Mszy św. przed obrazem Matki Bożej Licheńskiej przewodniczył ks. Sławomir Homoncik MIC, kustosz licheńskiego sanktuarium, natomiast homilię wygłosił ks. Franciszek Filipiec MIC, misjonarz.

Co łączy seniorów i misjonarzy? – Słowo Boże mówi, że jest jeden Bóg. Spotkanie seniorów przekazuje to samo. Właśnie seniorzy niosą w sobie taką prawdę, mądrość, doświadczenie ich życia, które chcą przekazać innym, a zwłaszcza wiarę, doświadczenie Bożej łaski – zauważył ks. Franciszek Filipiec. Mariański misjonarz podkreślił, że jego pierwszym świadectwem jest otrzymanie wiary od rodziców, co uważa za cenny dar. Na misjach w Rwandzie i Kamerunie spotkał ludzi zniewolonych wierzeniami w szarlatanów czy kamienie.

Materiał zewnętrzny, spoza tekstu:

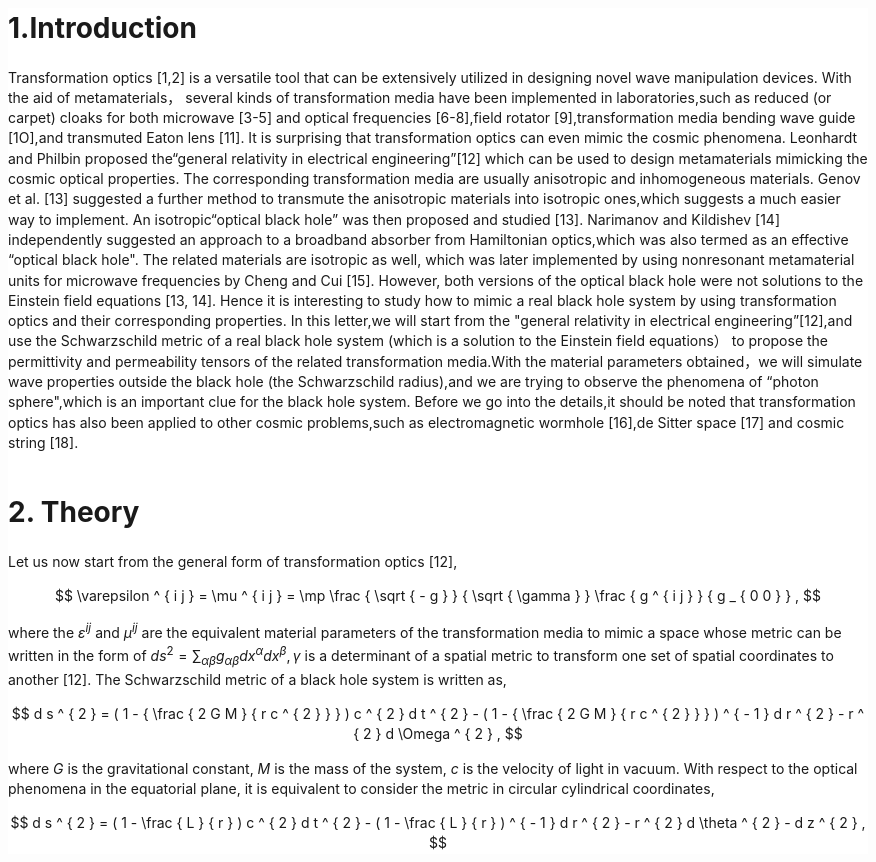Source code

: # 1.Introduction

Transformation optics [1,2] is a versatile tool that can be extensively utilized in designing novel wave manipulation devices. With the aid of metamaterials， several kinds of transformation media have been implemented in laboratories,such as reduced (or carpet) cloaks for both microwave [3-5] and optical frequencies [6-8],field rotator [9],transformation media bending wave guide [1O],and transmuted Eaton lens [11]. It is surprising that transformation optics can even mimic the cosmic phenomena. Leonhardt and Philbin proposed the“general relativity in electrical engineering”[12] which can be used to design metamaterials mimicking the cosmic optical properties. The corresponding transformation media are usually anisotropic and inhomogeneous materials. Genov et al. [13] suggested a further method to transmute the anisotropic materials into isotropic ones,which suggests a much easier way to implement. An isotropic“optical black hole” was then proposed and studied [13]. Narimanov and Kildishev [14] independently suggested an approach to a broadband absorber from Hamiltonian optics,which was also termed as an effective “optical black hole". The related materials are isotropic as well, which was later implemented by using nonresonant metamaterial units for microwave frequencies by Cheng and Cui [15]. However, both versions of the optical black hole were not solutions to the Einstein field equations [13, 14]. Hence it is interesting to study how to mimic a real black hole system by using transformation optics and their corresponding properties. In this letter,we will start from the "general relativity in electrical engineering”[12],and use the Schwarzschild metric of a real black hole system (which is a solution to the Einstein field equations） to propose the permittivity and permeability tensors of the related transformation media.With the material parameters obtained，we will simulate wave properties outside the black hole (the Schwarzschild radius),and we are trying to observe the phenomena of “photon sphere",which is an important clue for the black hole system. Before we go into the details,it should be noted that transformation optics has also been applied to other cosmic problems,such as electromagnetic wormhole [16],de Sitter space [17] and cosmic string [18].

# 2. Theory

Let us now start from the general form of transformation optics [12],

$$
\varepsilon ^ { i j } = \mu ^ { i j } = \mp \frac { \sqrt { - g } } { \sqrt { \gamma } } \frac { g ^ { i j } } { g _ { 0 0 } } ,
$$

where the $\varepsilon ^ { i j }$ and $\mu ^ { i j }$ are the equivalent material parameters of the transformation media to mimic a space whose metric can be written in the form of $d s ^ { 2 } = \sum _ { \alpha \beta } g _ { \alpha \beta } d x ^ { \alpha } d x ^ { \beta } , \gamma$ is a determinant of a spatial metric to transform one set of spatial coordinates to another [12]. The Schwarzschild metric of a black hole system is written as,

$$
d s ^ { 2 } = ( 1 - { \frac { 2 G M } { r c ^ { 2 } } } ) c ^ { 2 } d t ^ { 2 } - ( 1 - { \frac { 2 G M } { r c ^ { 2 } } } ) ^ { - 1 } d r ^ { 2 } - r ^ { 2 } d \Omega ^ { 2 } ,
$$

where $G$ is the gravitational constant, $M$ is the mass of the system, $c$ is the velocity of light in vacuum. With respect to the optical phenomena in the equatorial plane, it is equivalent to consider the metric in circular cylindrical coordinates,

$$
d s ^ { 2 } = ( 1 - \frac { L } { r } ) c ^ { 2 } d t ^ { 2 } - ( 1 - \frac { L } { r } ) ^ { - 1 } d r ^ { 2 } - r ^ { 2 } d \theta ^ { 2 } - d z ^ { 2 } ,
$$
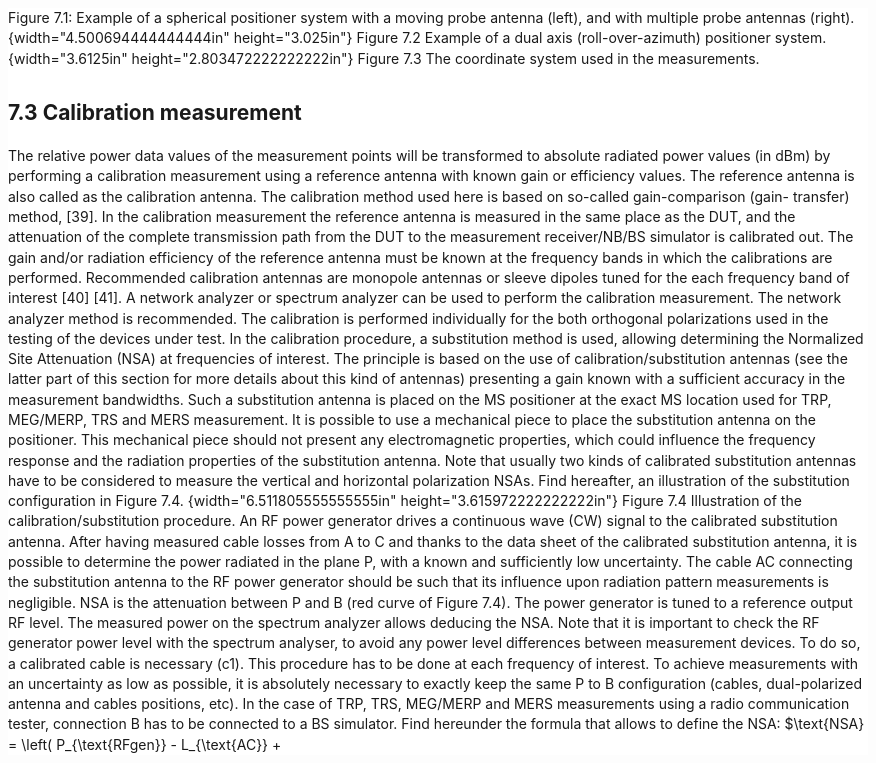 Figure 7.1: Example of a spherical positioner system with a moving probe
antenna (left), and with multiple probe antennas (right).
{width="4.500694444444444in" height="3.025in"}
Figure 7.2 Example of a dual axis (roll-over-azimuth) positioner system.
{width="3.6125in" height="2.803472222222222in"}
Figure 7.3 The coordinate system used in the measurements.
## 7.3 Calibration measurement
The relative power data values of the measurement points will be transformed
to absolute radiated power values (in dBm) by performing a calibration
measurement using a reference antenna with known gain or efficiency values.
The reference antenna is also called as the calibration antenna. The
calibration method used here is based on so-called gain-comparison (gain-
transfer) method, [39]. In the calibration measurement the reference antenna
is measured in the same place as the DUT, and the attenuation of the complete
transmission path from the DUT to the measurement receiver/NB/BS simulator is
calibrated out. The gain and/or radiation efficiency of the reference antenna
must be known at the frequency bands in which the calibrations are performed.
Recommended calibration antennas are monopole antennas or sleeve dipoles tuned
for the each frequency band of interest [40] [41]. A network analyzer or
spectrum analyzer can be used to perform the calibration measurement. The
network analyzer method is recommended. The calibration is performed
individually for the both orthogonal polarizations used in the testing of the
devices under test.
In the calibration procedure, a substitution method is used, allowing
determining the Normalized Site Attenuation (NSA) at frequencies of interest.
The principle is based on the use of calibration/substitution antennas (see
the latter part of this section for more details about this kind of antennas)
presenting a gain known with a sufficient accuracy in the measurement
bandwidths. Such a substitution antenna is placed on the MS positioner at the
exact MS location used for TRP, MEG/MERP, TRS and MERS measurement. It is
possible to use a mechanical piece to place the substitution antenna on the
positioner. This mechanical piece should not present any electromagnetic
properties, which could influence the frequency response and the radiation
properties of the substitution antenna. Note that usually two kinds of
calibrated substitution antennas have to be considered to measure the vertical
and horizontal polarization NSAs.
Find hereafter, an illustration of the substitution configuration in Figure
7.4.
{width="6.511805555555555in" height="3.615972222222222in"}
Figure 7.4 Illustration of the calibration/substitution procedure.
An RF power generator drives a continuous wave (CW) signal to the calibrated
substitution antenna.
After having measured cable losses from A to C and thanks to the data sheet of
the calibrated substitution antenna, it is possible to determine the power
radiated in the plane P, with a known and sufficiently low uncertainty.
The cable AC connecting the substitution antenna to the RF power generator
should be such that its influence upon radiation pattern measurements is
negligible.
NSA is the attenuation between P and B (red curve of Figure 7.4).
The power generator is tuned to a reference output RF level. The measured
power on the spectrum analyzer allows deducing the NSA.
Note that it is important to check the RF generator power level with the
spectrum analyser, to avoid any power level differences between measurement
devices. To do so, a calibrated cable is necessary (c1).
This procedure has to be done at each frequency of interest.
To achieve measurements with an uncertainty as low as possible, it is
absolutely necessary to exactly keep the same P to B configuration (cables,
dual-polarized antenna and cables positions, etc).
In the case of TRP, TRS, MEG/MERP and MERS measurements using a radio
communication tester, connection B has to be connected to a BS simulator.
Find hereunder the formula that allows to define the NSA:
$\text{NSA} = \left( P_{\text{RFgen}} - L_{\text{AC}} +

Odwołał się do orędzia Ojca Świętego na Światowy Dzień Dziadków i Osób Starszych, który zawiera m.in. historię Maryi spieszącej z pomocą do Elżbiety i Joachima. Dwa pokolenia, młodych i starszych, łączy dobro, obietnica zbawienia. Przypomniał, że można otrzymać odpust pod zwykłymi warunkami, odwiedzając osoby starsze. To dar, którym człowiek wierzący może zostać umocniony.

We fragmencie listu św. Paweł wskazuje, że głoszenie Ewangelii na misjach to nie opowiadanie, ale przekazywanie właśnie darów Ducha Świętego. Ks. Filipiec podkreślił, że na misjach posługują nie tylko bracia i księża, ale też wielu świeckich. W pomoc misjom zaangażowani są m.in. członkowie Stowarzyszenia Pomocników Mariańskich czy Bractwa Niepokalanego Poczęcia NMP. – Kiedy widzimy, że dary Ducha Świętego są głęboko zakorzenione w naszych sercach, to trzeba o nich świadczyć. Charyzmaty są po to, by je przekazywać. Jan Paweł II wołał, że spełniamy się wtedy, gdy się ofiarujemy, miłość którą ślubujemy w rodzinach nie jest samotna, musi być darem i otwarciem na drugiego – mówił.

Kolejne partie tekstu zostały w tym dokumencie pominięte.